Le Premier ministre espagnol Pedro Sánchez a obtenu jeudi le soutien du parti de l'indépendantiste catalan Carles Puigdemont, indispensable à sa reconduction au pouvoir, en échange d'une loi d'amnistie très controversée qui fait monter la tension dans le pays.

Après des semaines d'intenses tractations, le Parti socialiste de M. Sánchez et la formation de M. Puigdemont, Ensemble pour la Catalogne (Junts per Catalunya), ont signé tôt jeudi matin un accord à Bruxelles, où l'indépendantiste avait fui après l'échec de la tentative de sécession de la Catalogne en 2017 afin d'échapper aux poursuites judiciaires.

En vertu de cet accord, les sept députés de Junts, dont les voix sont décisives dans un Parlement très fragmenté, voteront pour reconduire au pouvoir le socialiste, contre lequel ils prônaient une opposition frontale ces dernières années.

Le débat et le vote d'investiture de Pedro Sánchez devraient se tenir la semaine prochaine, soit deux semaines avant la date limite du 27 novembre, synonyme de convocation de nouvelles élections.

En échange du soutien de Junts, Pedro Sánchez a accepté l'exigence de Puigdemont d'une loi d'amnistie pour les dirigeants et militants indépendantistes poursuivis par la justice, notamment en raison de leur implication dans la tentative de sécession de 2017, l'une des pires crises politiques vécues par l'Espagne contemporaine.

- La ligne rouge du référendum -

Les deux formations se sont aussi mises d'accord pour ouvrir des négociations portant notamment sur la question de la "reconnaissance de la Catalogne comme nation", précise le texte de l'accord.

Des négociations durant lesquelles le parti de Puigdemont réclamera de nouveau l'organisation d'un référendum d'autodétermination, une ligne rouge pour le gouvernement.

Saluant une "nouvelle étape inédite" qui doit "contribuer à la résolution du conflit politique en Catalogne", Carles Puigdemont a toutefois averti que la stabilité du prochain gouvernement Sánchez dépendrait de l'avancée de ces négociations.

"Sans accords, sans respect (de l'accord signé jeudi), la législature n'aura pas d'avenir", a martelé l'indépendantiste, devant la presse à Bruxelles.
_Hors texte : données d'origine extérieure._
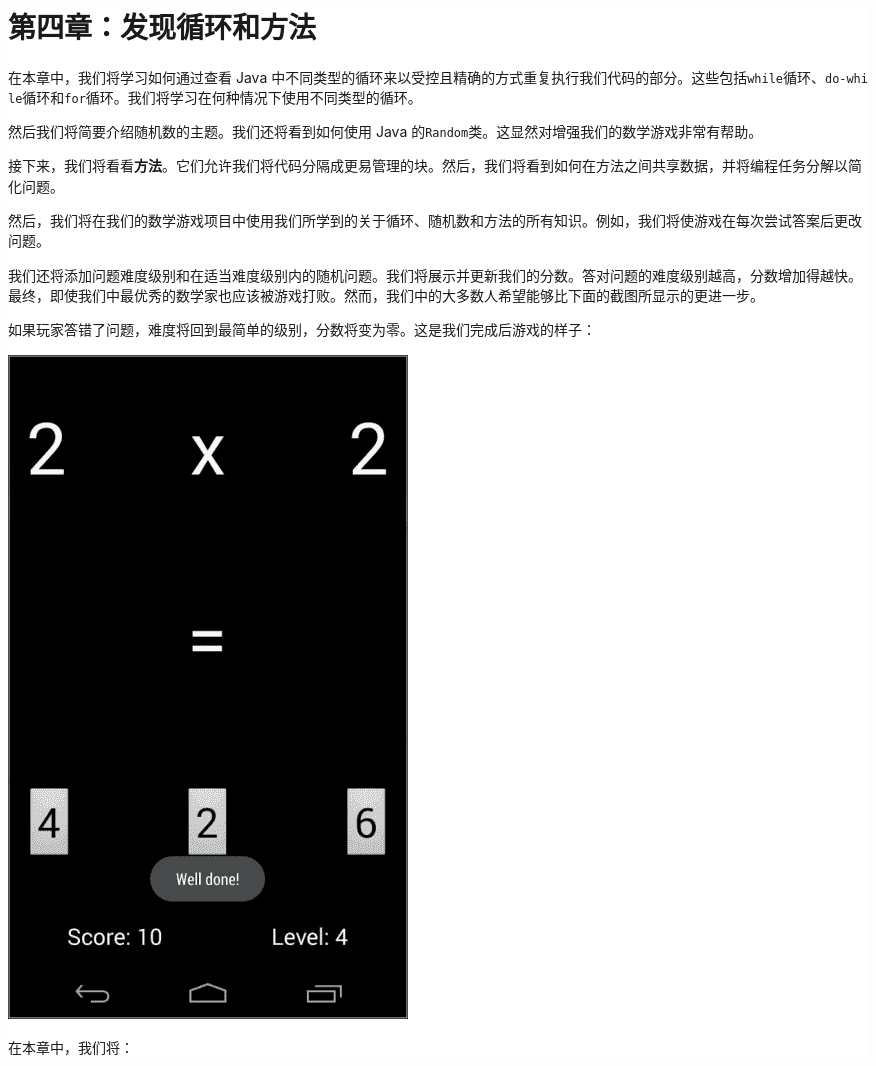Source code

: # 第四章：发现循环和方法

在本章中，我们将学习如何通过查看 Java 中不同类型的循环来以受控且精确的方式重复执行我们代码的部分。这些包括`while`循环、`do-while`循环和`for`循环。我们将学习在何种情况下使用不同类型的循环。

然后我们将简要介绍随机数的主题。我们还将看到如何使用 Java 的`Random`类。这显然对增强我们的数学游戏非常有帮助。

接下来，我们将看看**方法**。它们允许我们将代码分隔成更易管理的块。然后，我们将看到如何在方法之间共享数据，并将编程任务分解以简化问题。

然后，我们将在我们的数学游戏项目中使用我们所学到的关于循环、随机数和方法的所有知识。例如，我们将使游戏在每次尝试答案后更改问题。

我们还将添加问题难度级别和在适当难度级别内的随机问题。我们将展示并更新我们的分数。答对问题的难度级别越高，分数增加得越快。最终，即使我们中最优秀的数学家也应该被游戏打败。然而，我们中的大多数人希望能够比下面的截图所显示的更进一步。

如果玩家答错了问题，难度将回到最简单的级别，分数将变为零。这是我们完成后游戏的样子：

![发现循环和方法](img/8859OS_04_01.jpg)

在本章中，我们将：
S'exprimant lui aussi depuis la capitale belge, le négociateur socialiste de l'accord, Santos Cerdán, un proche de M. Sánchez, avait souligné plus tôt que cet accord était destiné à assurer la "stabilité" du gouvernement pendant quatre ans.

Soutenue également par l'extrême gauche et les partis basques, la loi d'amnistie devra être adoptée par le Parlement, une fois que M. Sánchez aura été investi par les députés.

Ce texte, qui devrait permettre le retour de M. Puigdemont en Espagne, couvrira des faits remontant à 2012, année de montée du séparatisme en Catalogne, a précisé Santos Cerdán.

Grâce à l'accord de Junts, M. Sánchez, à la tête du gouvernement espagnol depuis 2018, va parvenir à se maintenir au pouvoir alors que tous les sondages prédisaient, avant l'été, l'arrivée de la droite au pouvoir après le scrutin législatif du 23 juillet.

Le socialiste avait finalement mieux résisté que prévu face à son rival conservateur du Parti Populaire (PP), Alberto Núñez Feijóo, arrivé en tête du scrutin mais incapable de se faire investir Premier ministre fin septembre faute d'appuis suffisants au Parlement.

- "L'Espagne a perdu", selon la droite -

Après la grâce en 2021 des dirigeants séparatistes condamnés en 2019 de lourdes peines de prison pour leur rôle en 2017, cette nouvelle concession de Pedro Sánchez aux indépendantistes a fait monter la tension d'un cran en Espagne.

Droite et extrême droite accusent le socialiste, qui était opposé par le passé à l'idée d'une amnistie, à être prêt à tout pour se maintenir au pouvoir.

Des rassemblements à l'appel de l'extrême droite devant le siège du Parti socialiste à Madrid se sont terminées lundi et mardi en échauffourées avec la police, des images de violences assez inhabituelles en Espagne. Des organisations proches du parti ultranationaliste Vox ont appelé à une nouvelle mobilisation jeudi soir contre ce qu'elles qualifient de "coup d'Etat".

"L'Espagne a perdu et les indépendantistes gagnent" grâce à leur "chantage", a lancé Alberto Núñez Feijóo, tandis que le chef de Vox, Santiago Abascal, a dénoncé "le début de la fin de la démocratie".

Le PP a appelé ses sympathisants à se rassembler de nouveau dimanche dans tous les chefs-lieux de départements et une autre grande manifestation, en présence des dirigeants de la droite et de l'extrême droite, est prévue à Madrid le samedi 18.